从海量无标注行走视频中学习步态表示：一个基准。

Learning Gait Representation From Massive Unlabelled Walking Videos: A Benchmark.

出版信息

IEEE Trans Pattern Anal Mach Intell. 2023 Dec;45(12):14920-14937. doi: 10.1109/TPAMI.2023.3312419. Epub 2023 Nov 3.

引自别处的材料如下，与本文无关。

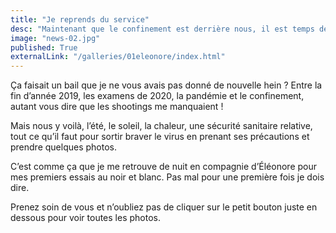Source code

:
 ```yaml
---
title: "Je reprends du service"
desc: "Maintenant que le confinement est derrière nous, il est temps de ressortir l'appareil."
image: "news-02.jpg"
published: True
externalLink: "/galleries/01eleonore/index.html"
---
```

Ça faisait un bail que je ne vous avais pas donné de nouvelle hein ? Entre la fin d’année 2019, les examens de 2020, la pandémie et le confinement, autant vous dire que les shootings me manquaient !

Mais nous y voilà, l’été, le soleil, la chaleur, une sécurité sanitaire relative, tout ce qu’il faut pour sortir braver le virus en prenant ses précautions et prendre quelques photos.

C’est comme ça que je me retrouve de nuit en compagnie d’Éléonore pour mes premiers essais au noir et blanc. Pas mal pour une première fois je dois dire.

Prenez soin de vous et n’oubliez pas de cliquer sur le petit bouton juste en dessous pour voir toutes les photos.
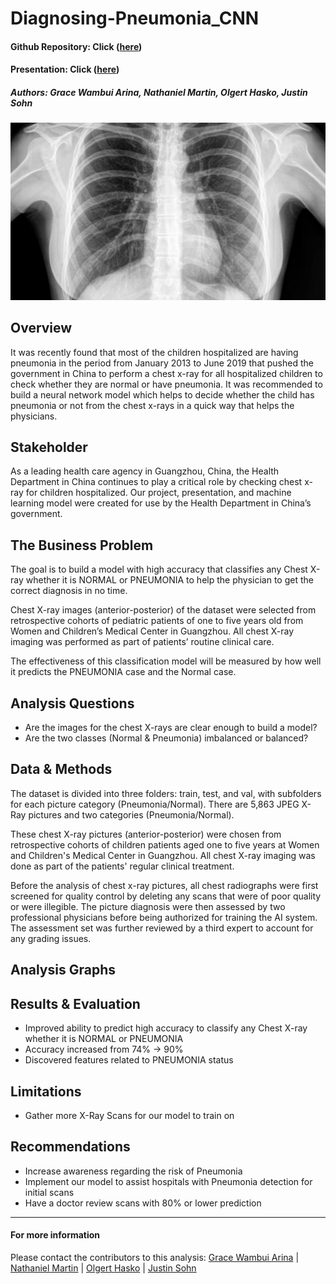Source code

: # Diagnosing-Pneumonia_CNN
#### Github Repository: Click ([here]())
#### Presentation: Click ([here]())
##### Authors: Grace Wambui Arina, Nathaniel Martin, Olgert Hasko, Justin Sohn

![Header Image](images/headerimage.png)

## Overview
It was recently found that most of the children hospitalized are having pneumonia in the period from January 2013 to June 2019 that pushed the government in China to perform a chest x-ray for all hospitalized children to check whether they are normal or have pneumonia. It was recommended to build a neural network model which helps to decide whether the child has pneumonia or not from the chest x-rays in a quick way that helps the physicians.

## Stakeholder
As a leading health care agency in Guangzhou, China, the Health Department in China continues to play a critical role by checking chest x-ray for children hospitalized. Our project, presentation, and machine learning model were created for use by the Health Department in China’s government.

## The Business Problem 
The goal is to build a model with high accuracy that classifies any Chest X-ray whether it is NORMAL or PNEUMONIA to help the physician to get the correct diagnosis in no time.

Chest X-ray images (anterior-posterior) of the dataset were selected from retrospective cohorts of pediatric patients of one to five years old from Women and Children’s Medical Center in Guangzhou. All chest X-ray imaging was performed as part of patients’ routine clinical care.

The effectiveness of this classification model will be measured by how well it predicts the PNEUMONIA case and the Normal case.

## Analysis Questions 
- Are the images for the chest X-rays are clear enough to build a model?
- Are the two classes (Normal & Pneumonia) imbalanced or balanced?

## Data & Methods
The dataset is divided into three folders: train, test, and val, with subfolders for each picture category (Pneumonia/Normal). There are 5,863 JPEG X-Ray pictures and two categories (Pneumonia/Normal).

These chest X-ray pictures (anterior-posterior) were chosen from retrospective cohorts of children patients aged one to five years at Women and Children's Medical Center in Guangzhou. All chest X-ray imaging was done as part of the patients' regular clinical treatment.

Before the analysis of chest x-ray pictures, all chest radiographs were first screened for quality control by deleting any scans that were of poor quality or were illegible. The picture diagnosis were then assessed by two professional physicians before being authorized for training the AI system. The assessment set was further reviewed by a third expert to account for any grading issues.

## Analysis Graphs

## Results & Evaluation
- Improved ability to predict high accuracy to classify any Chest X-ray whether it is NORMAL or PNEUMONIA
- Accuracy increased from 74% -> 90%
- Discovered features related to PNEUMONIA status 

## Limitations 

- Gather more X-Ray Scans for our model to train on

## Recommendations 
- Increase awareness regarding the risk of Pneumonia 
- Implement our model to assist hospitals with Pneumonia detection for initial scans
- Have a doctor review scans with 80% or lower prediction

---

#### For more information
Please contact the contributors to this analysis: 
[Grace Wambui Arina](https://www.linkedin.com/in/grace-arina/) |
[Nathaniel Martin](https://www.linkedin.com/in/nathaniel-martin-73b037227/) |
[Olgert Hasko](https://www.linkedin.com/in/olgert-hasko-47519097/) |
[Justin Sohn](https://www.linkedin.com/in/justin-sohn-689901193/)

DOI:10.1109/TPAMI.2023.3312419

Abstract

Gait depicts individuals' unique and distinguishing walking patterns and has become one of the most promising biometric features for human identification. As a fine-grained recognition task, gait recognition is easily affected by many factors and usually requires a large amount of completely annotated data that is costly and insatiable. This paper proposes a large-scale self-supervised benchmark for gait recognition with contrastive learning, aiming to learn the general gait representation from massive unlabelled walking videos for practical applications via offering informative walking priors and diverse real-world variations. Specifically, we collect a large-scale unlabelled gait dataset GaitLU-1M consisting of 1.02M walking sequences and propose a conceptually simple yet empirically powerful baseline model GaitSSB. Experimentally, we evaluate the pre-trained model on four widely-used gait benchmarks, CASIA-B, OU-MVLP, GREW and Gait3D with or without transfer learning. The unsupervised results are comparable to or even better than the early model-based and GEI-based methods. After transfer learning, GaitSSB outperforms existing methods by a large margin in most cases, and also showcases the superior generalization capacity. Further experiments indicate that the pre-training can save about 50% and 80% annotation costs of GREW and Gait3D. Theoretically, we discuss the critical issues for gait-specific contrastive framework and present some insights for further study. As far as we know, GaitLU-1M is the first large-scale unlabelled gait dataset, and GaitSSB is the first method that achieves remarkable unsupervised results on the aforementioned benchmarks.

摘要

步态描绘了个体独特且有区别的行走模式，已成为人体识别中最有前途的生物特征之一。作为一项细粒度识别任务，步态识别很容易受到许多因素的影响，通常需要大量完全标注的数据，而这些数据既昂贵又难以满足需求。本文提出了一种基于对比学习的大规模自监督步态识别基准，旨在通过提供有用的行走先验知识和多样化的真实世界变化，从大量无标签的行走视频中学习通用的步态表示，以实现实际应用。具体来说，我们收集了一个大规模的无标签步态数据集 GaitLU-1M，其中包含 102 万条行走序列，并提出了一个概念简单但经验上强大的基线模型 GaitSSB。在实验中，我们在四个广泛使用的步态基准（CASIA-B、OU-MVLP、GREW 和 Gait3D）上评估了预训练模型，包括有无迁移学习。无监督结果与早期基于模型和 GEI 的方法相当，甚至更好。在迁移学习后，GaitSSB 在大多数情况下都大大优于现有方法，并且展示了卓越的泛化能力。进一步的实验表明，预训练可以节省 GREW 和 Gait3D 约 50%和 80%的标注成本。从理论上讲，我们讨论了步态特定对比框架的关键问题，并为进一步研究提供了一些见解。据我们所知，GaitLU-1M 是第一个大规模无标签步态数据集，而 GaitSSB 是在上述基准上实现显著无监督结果的第一个方法。